Lirik ini bisa diartikan sebagai bentuk penghargaan terhadap pasangan perempuan, menunjukkan komitmen untuk memberikan cinta yang tulus dan perlakuan yang adil. Dalam konteks feminisme, penghargaan dan perlakuan yang setara terhadap perempuan dalam hubungan romantis adalah salah satu nilai penting.

  1. Kesetaraan dalam Hubungan

Meski lagu ini tidak membahas kesetaraan secara langsung, pesan cinta yang diutarakan menggambarkan hubungan yang saling mendukung dan menghargai. Marley ingin berbagi tempat tinggal dan kehidupan dengan pasangannya, yang bisa dilihat sebagai upaya untuk menciptakan ruang yang setara dan bersama-sama:

“We’ll be together with a roof right over our heads,
We’ll share the shelter of my single bed.”

Lirik ini menunjukkan ide berbagi dan kebersamaan tanpa memandang pasangan sebagai sosok yang lebih rendah atau hanya sebagai objek cinta.
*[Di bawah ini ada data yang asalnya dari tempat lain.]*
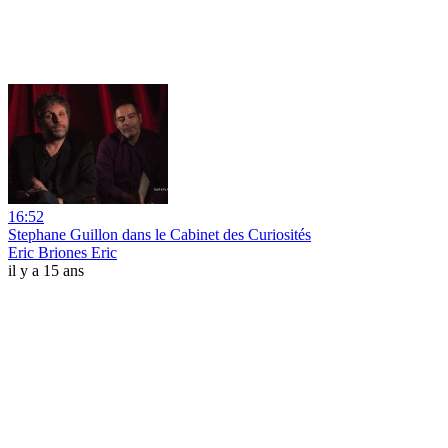
16:52
Stephane Guillon dans le Cabinet des Curiosités
Eric Briones Eric
il y a 15 ans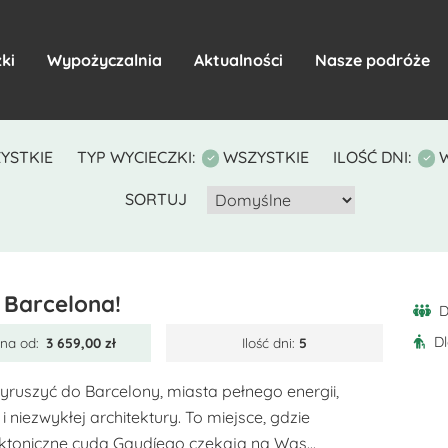
ki
Wypożyczalnia
Aktualności
Nasze podróże
YSTKIE
TYP WYCIECZKI:
WSZYSTKIE
ILOŚĆ DNI:
SORTUJ
 Barcelona!
D
D
na od:
3 659,00
zł
Ilość dni:
5
yruszyć do Barcelony, miasta pełnego energii,
 i niezwykłej architektury. To miejsce, gdzie
ektoniczne cuda Gaudíego czekają na Was...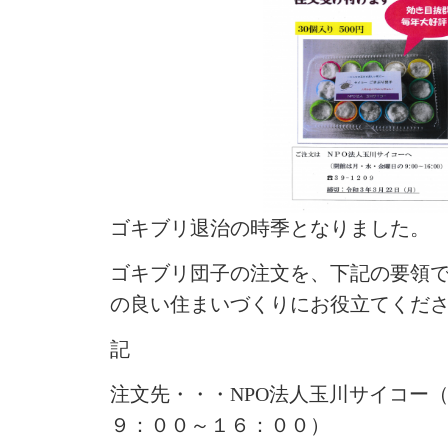
ゴキブリ退治の時季となりました。
ゴキブリ団子の注文を、下記の要領
の良い住まいづくりにお役立てくだ
記
注文先・・・NPO法人玉川サイコー
９：００～１６：００）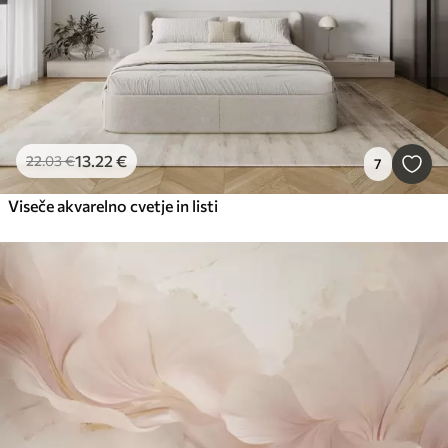
13
.22
€
22
.03
€
7
Viseče akvarelno cvetje in listi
Ini bisa dilihat sebagai indikasi pengakuan atas pentingnya peran perempuan dalam hubungan, meskipun tidak eksplisit membawa pesan kesetaraan gender secara jelas.

  1. Cinta Tanpa Kekuasaan atau Penguasaan

Lagu ini tidak mengandung lirik yang mengekspresikan dominasi atau kontrol terhadap pasangan. Sebaliknya, Marley menyatakan bahwa ia akan mencintai dan merawat kekasihnya tanpa mengungkapkan hasrat untuk mendominasi. Dalam konteks feminisme, hal ini bisa dilihat sebagai bentuk hubungan yang tidak mengandung ketimpangan kekuasaan, tetapi lebih kepada cinta yang saling mendukung dan menghargai satu sama lain.

Secara keseluruhan, “Is This Love” merupakan lagu cinta yang universal dan tidak secara langsung menyuarakan pesan feminisme. Namun, dalam interpretasi modern, beberapa nilai yang diungkapkan dalam liriknya dapat selaras dengan prinsip-prinsip feminisme, seperti cinta yang setara, penghargaan terhadap pasangan, dan penolakan terhadap dominasi dalam hubungan.

Bob Marley sendiri adalah seorang aktivis yang sering mengangkat isu-isu sosial melalui musiknya, tetapi fokusnya lebih kepada perdamaian, keadilan sosial, dan kebebasan daripada isu feminisme secara spesifik. Namun, lagu-lagunya tetap bisa dipahami dan diinterpretasikan dengan berbagai cara oleh pendengar di seluruh dunia, termasuk melalui perspektif feminisme.